[Machine-readable hardware designs]
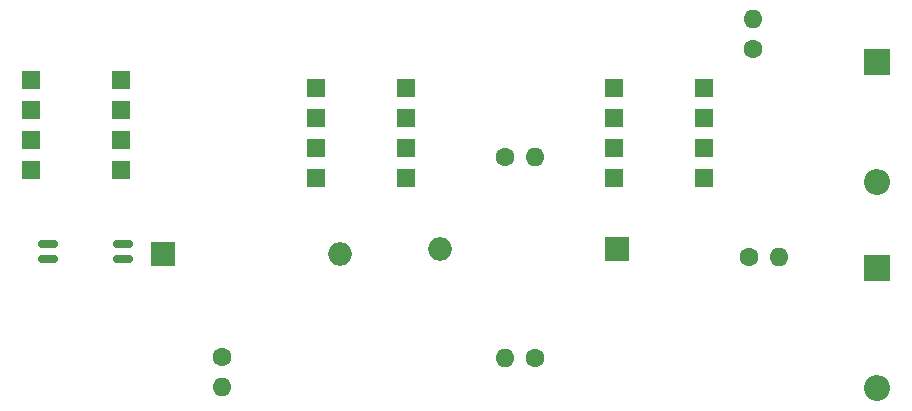
<source format=gbr>
%TF.GenerationSoftware,KiCad,Pcbnew,8.0.6*%
%TF.CreationDate,2024-11-12T11:26:50-05:00*%
%TF.ProjectId,Lab8 Schematic,4c616238-2053-4636-9865-6d617469632e,rev?*%
%TF.SameCoordinates,Original*%
%TF.FileFunction,Soldermask,Top*%
%TF.FilePolarity,Negative*%
%FSLAX46Y46*%
G04 Gerber Fmt 4.6, Leading zero omitted, Abs format (unit mm)*
G04 Created by KiCad (PCBNEW 8.0.6) date 2024-11-12 11:26:50*
%MOMM*%
%LPD*%
G01*
G04 APERTURE LIST*
G04 Aperture macros list*
%AMRoundRect*
0 Rectangle with rounded corners*
0 $1 Rounding radius*
0 $2 $3 $4 $5 $6 $7 $8 $9 X,Y pos of 4 corners*
0 Add a 4 corners polygon primitive as box body*
4,1,4,$2,$3,$4,$5,$6,$7,$8,$9,$2,$3,0*
0 Add four circle primitives for the rounded corners*
1,1,$1+$1,$2,$3*
1,1,$1+$1,$4,$5*
1,1,$1+$1,$6,$7*
1,1,$1+$1,$8,$9*
0 Add four rect primitives between the rounded corners*
20,1,$1+$1,$2,$3,$4,$5,0*
20,1,$1+$1,$4,$5,$6,$7,0*
20,1,$1+$1,$6,$7,$8,$9,0*
20,1,$1+$1,$8,$9,$2,$3,0*%
G04 Aperture macros list end*
%ADD10R,2.000000X2.000000*%
%ADD11O,2.000000X2.000000*%
%ADD12C,1.600000*%
%ADD13O,1.600000X1.600000*%
%ADD14R,1.600000X1.600000*%
%ADD15RoundRect,0.150000X-0.662500X-0.150000X0.662500X-0.150000X0.662500X0.150000X-0.662500X0.150000X0*%
%ADD16R,2.200000X2.200000*%
%ADD17O,2.200000X2.200000*%
G04 APERTURE END LIST*
D10*
%TO.C,C2*%
X149500000Y-56257500D03*
D11*
X134500000Y-56257500D03*
%TD*%
D10*
%TO.C,C1*%
X111000000Y-56742500D03*
D11*
X126000000Y-56742500D03*
%TD*%
D12*
%TO.C,R5*%
X160655000Y-57000000D03*
D13*
X163195000Y-57000000D03*
%TD*%
D12*
%TO.C,R4*%
X161000000Y-39345000D03*
D13*
X161000000Y-36805000D03*
%TD*%
%TO.C,R3*%
X140000000Y-65500000D03*
D12*
X142540000Y-65500000D03*
%TD*%
%TO.C,R2*%
X140000000Y-48500000D03*
D13*
X142540000Y-48500000D03*
%TD*%
D12*
%TO.C,R1*%
X116000000Y-65460000D03*
D13*
X116000000Y-68000000D03*
%TD*%
D14*
%TO.C,U2*%
X131620000Y-50310000D03*
X131620000Y-47770000D03*
X131620000Y-45230000D03*
X131620000Y-42690000D03*
X124000000Y-42690000D03*
X124000000Y-45230000D03*
X124000000Y-47770000D03*
X124000000Y-50310000D03*
%TD*%
D15*
%TO.C,U4*%
X101312500Y-55865000D03*
X101312500Y-57135000D03*
X107687500Y-57135000D03*
X107687500Y-55865000D03*
%TD*%
D14*
%TO.C,U1*%
X107500000Y-49620000D03*
X107500000Y-47080000D03*
X107500000Y-44540000D03*
X107500000Y-42000000D03*
X99880000Y-42000000D03*
X99880000Y-44540000D03*
X99880000Y-47080000D03*
X99880000Y-49620000D03*
%TD*%
%TO.C,U3*%
X156810000Y-50310000D03*
X156810000Y-47770000D03*
X156810000Y-45230000D03*
X156810000Y-42690000D03*
X149190000Y-42690000D03*
X149190000Y-45230000D03*
X149190000Y-47770000D03*
X149190000Y-50310000D03*
%TD*%
D16*
%TO.C,D1*%
X171500000Y-40420000D03*
D17*
X171500000Y-50580000D03*
%TD*%
D16*
%TO.C,D2*%
X171500000Y-57920000D03*
D17*
X171500000Y-68080000D03*
%TD*%
M02*

</source>
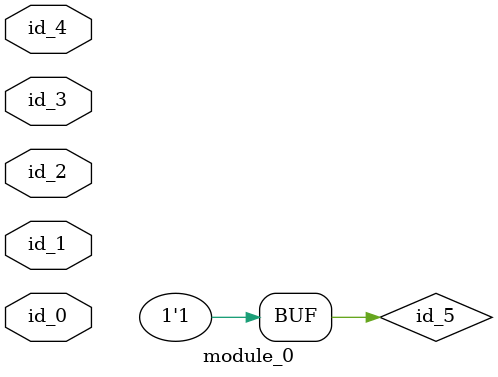
<source format=v>
module module_0 (
    input id_0,
    input id_1,
    input id_2,
    input id_3,
    input id_4
);
  assign id_5 = 1;
endmodule

</source>
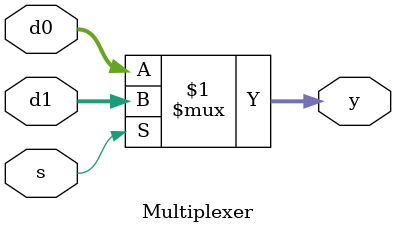
<source format=sv>
`timescale 1ns / 1ps


module Multiplexer #(parameter WIDTH = 4) (
    input  logic [WIDTH - 1:0] d1, d0,
    input  logic               s,
    output logic [WIDTH - 1:0] y
);
    assign y = s ? d1 : d0;
endmodule


</source>
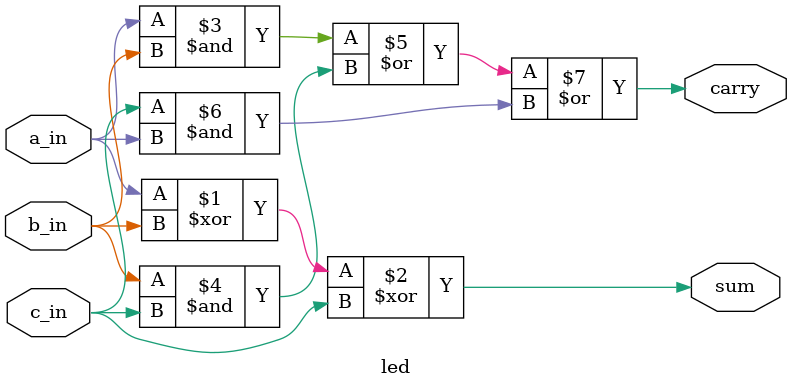
<source format=v>
module led(a_in, b_in, c_in, sum, carry);
    input a_in, b_in, c_in;
    output sum, carry;

    assign sum = a_in ^ b_in ^ c_in;
    assign carry = (a_in & b_in) | (b_in & c_in) | (c_in & a_in);


endmodule
</source>
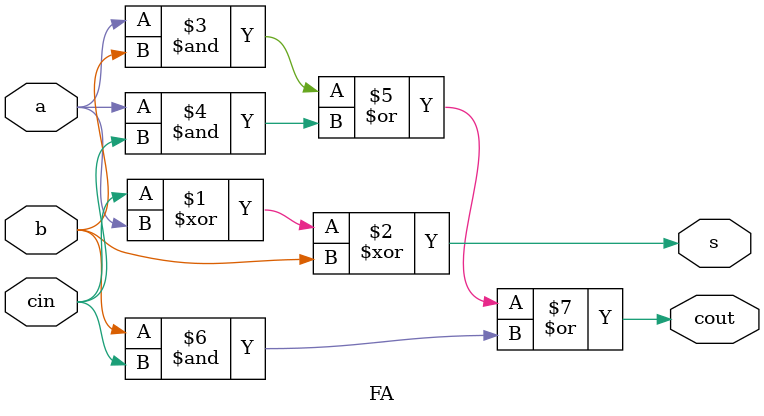
<source format=v>
module FA(a, b, cin, s, cout);
	input a, b, cin;
	output s, cout;
	
	assign s = cin ^ a ^ b;
	assign cout = (a & b) | (a & cin) | (b & cin);\
	
endmodule

	

</source>
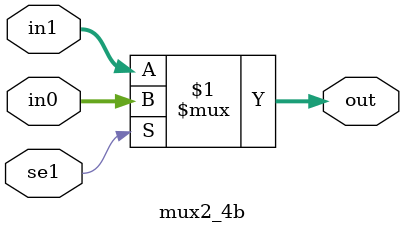
<source format=sv>
`timescale 1ns / 1ps


module mux2_4b(
    input [3:0] in0, in1,
    input se1,
    output [3:0] out
    );
    
    assign out = se1 ?  in0 : in1;
endmodule

</source>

**WHAT TO DO**.
Your answer must be an exact repeat of the records above, with no pictures in it.

**RESPONSE TO THIS EXERCISE**.
<source format=gbr>
%TF.GenerationSoftware,KiCad,Pcbnew,8.0.6*%
%TF.CreationDate,2024-11-12T11:26:50-05:00*%
%TF.ProjectId,Lab8 Schematic,4c616238-2053-4636-9865-6d617469632e,rev?*%
%TF.SameCoordinates,Original*%
%TF.FileFunction,Soldermask,Top*%
%TF.FilePolarity,Negative*%
%FSLAX46Y46*%
G04 Gerber Fmt 4.6, Leading zero omitted, Abs format (unit mm)*
G04 Created by KiCad (PCBNEW 8.0.6) date 2024-11-12 11:26:50*
%MOMM*%
%LPD*%
G01*
G04 APERTURE LIST*
G04 Aperture macros list*
%AMRoundRect*
0 Rectangle with rounded corners*
0 $1 Rounding radius*
0 $2 $3 $4 $5 $6 $7 $8 $9 X,Y pos of 4 corners*
0 Add a 4 corners polygon primitive as box body*
4,1,4,$2,$3,$4,$5,$6,$7,$8,$9,$2,$3,0*
0 Add four circle primitives for the rounded corners*
1,1,$1+$1,$2,$3*
1,1,$1+$1,$4,$5*
1,1,$1+$1,$6,$7*
1,1,$1+$1,$8,$9*
0 Add four rect primitives between the rounded corners*
20,1,$1+$1,$2,$3,$4,$5,0*
20,1,$1+$1,$4,$5,$6,$7,0*
20,1,$1+$1,$6,$7,$8,$9,0*
20,1,$1+$1,$8,$9,$2,$3,0*%
G04 Aperture macros list end*
%ADD10R,2.000000X2.000000*%
%ADD11O,2.000000X2.000000*%
%ADD12C,1.600000*%
%ADD13O,1.600000X1.600000*%
%ADD14R,1.600000X1.600000*%
%ADD15RoundRect,0.150000X-0.662500X-0.150000X0.662500X-0.150000X0.662500X0.150000X-0.662500X0.150000X0*%
%ADD16R,2.200000X2.200000*%
%ADD17O,2.200000X2.200000*%
G04 APERTURE END LIST*
D10*
%TO.C,C2*%
X149500000Y-56257500D03*
D11*
X134500000Y-56257500D03*
%TD*%
D10*
%TO.C,C1*%
X111000000Y-56742500D03*
D11*
X126000000Y-56742500D03*
%TD*%
D12*
%TO.C,R5*%
X160655000Y-57000000D03*
D13*
X163195000Y-57000000D03*
%TD*%
D12*
%TO.C,R4*%
X161000000Y-39345000D03*
D13*
X161000000Y-36805000D03*
%TD*%
%TO.C,R3*%
X140000000Y-65500000D03*
D12*
X142540000Y-65500000D03*
%TD*%
%TO.C,R2*%
X140000000Y-48500000D03*
D13*
X142540000Y-48500000D03*
%TD*%
D12*
%TO.C,R1*%
X116000000Y-65460000D03*
D13*
X116000000Y-68000000D03*
%TD*%
D14*
%TO.C,U2*%
X131620000Y-50310000D03*
X131620000Y-47770000D03*
X131620000Y-45230000D03*
X131620000Y-42690000D03*
X124000000Y-42690000D03*
X124000000Y-45230000D03*
X124000000Y-47770000D03*
X124000000Y-50310000D03*
%TD*%
D15*
%TO.C,U4*%
X101312500Y-55865000D03*
X101312500Y-57135000D03*
X107687500Y-57135000D03*
X107687500Y-55865000D03*
%TD*%
D14*
%TO.C,U1*%
X107500000Y-49620000D03*
X107500000Y-47080000D03*
X107500000Y-44540000D03*
X107500000Y-42000000D03*
X99880000Y-42000000D03*
X99880000Y-44540000D03*
X99880000Y-47080000D03*
X99880000Y-49620000D03*
%TD*%
%TO.C,U3*%
X156810000Y-50310000D03*
X156810000Y-47770000D03*
X156810000Y-45230000D03*
X156810000Y-42690000D03*
X149190000Y-42690000D03*
X149190000Y-45230000D03*
X149190000Y-47770000D03*
X149190000Y-50310000D03*
%TD*%
D16*
%TO.C,D1*%
X171500000Y-40420000D03*
D17*
X171500000Y-50580000D03*
%TD*%
D16*
%TO.C,D2*%
X171500000Y-57920000D03*
D17*
X171500000Y-68080000D03*
%TD*%
M02*

</source>
<source format=v>
module module_0 (
    input id_0,
    input id_1,
    input id_2,
    input id_3,
    input id_4
);
  assign id_5 = 1;
endmodule

</source>
<source format=sv>
`timescale 1ns / 1ps


module Multiplexer #(parameter WIDTH = 4) (
    input  logic [WIDTH - 1:0] d1, d0,
    input  logic               s,
    output logic [WIDTH - 1:0] y
);
    assign y = s ? d1 : d0;
endmodule


</source>
<source format=v>
module led(a_in, b_in, c_in, sum, carry);
    input a_in, b_in, c_in;
    output sum, carry;

    assign sum = a_in ^ b_in ^ c_in;
    assign carry = (a_in & b_in) | (b_in & c_in) | (c_in & a_in);


endmodule
</source>
<source format=v>
module FA(a, b, cin, s, cout);
	input a, b, cin;
	output s, cout;
	
	assign s = cin ^ a ^ b;
	assign cout = (a & b) | (a & cin) | (b & cin);\
	
endmodule

	

</source>
<source format=sv>
`timescale 1ns / 1ps


module mux2_4b(
    input [3:0] in0, in1,
    input se1,
    output [3:0] out
    );
    
    assign out = se1 ?  in0 : in1;
endmodule

</source>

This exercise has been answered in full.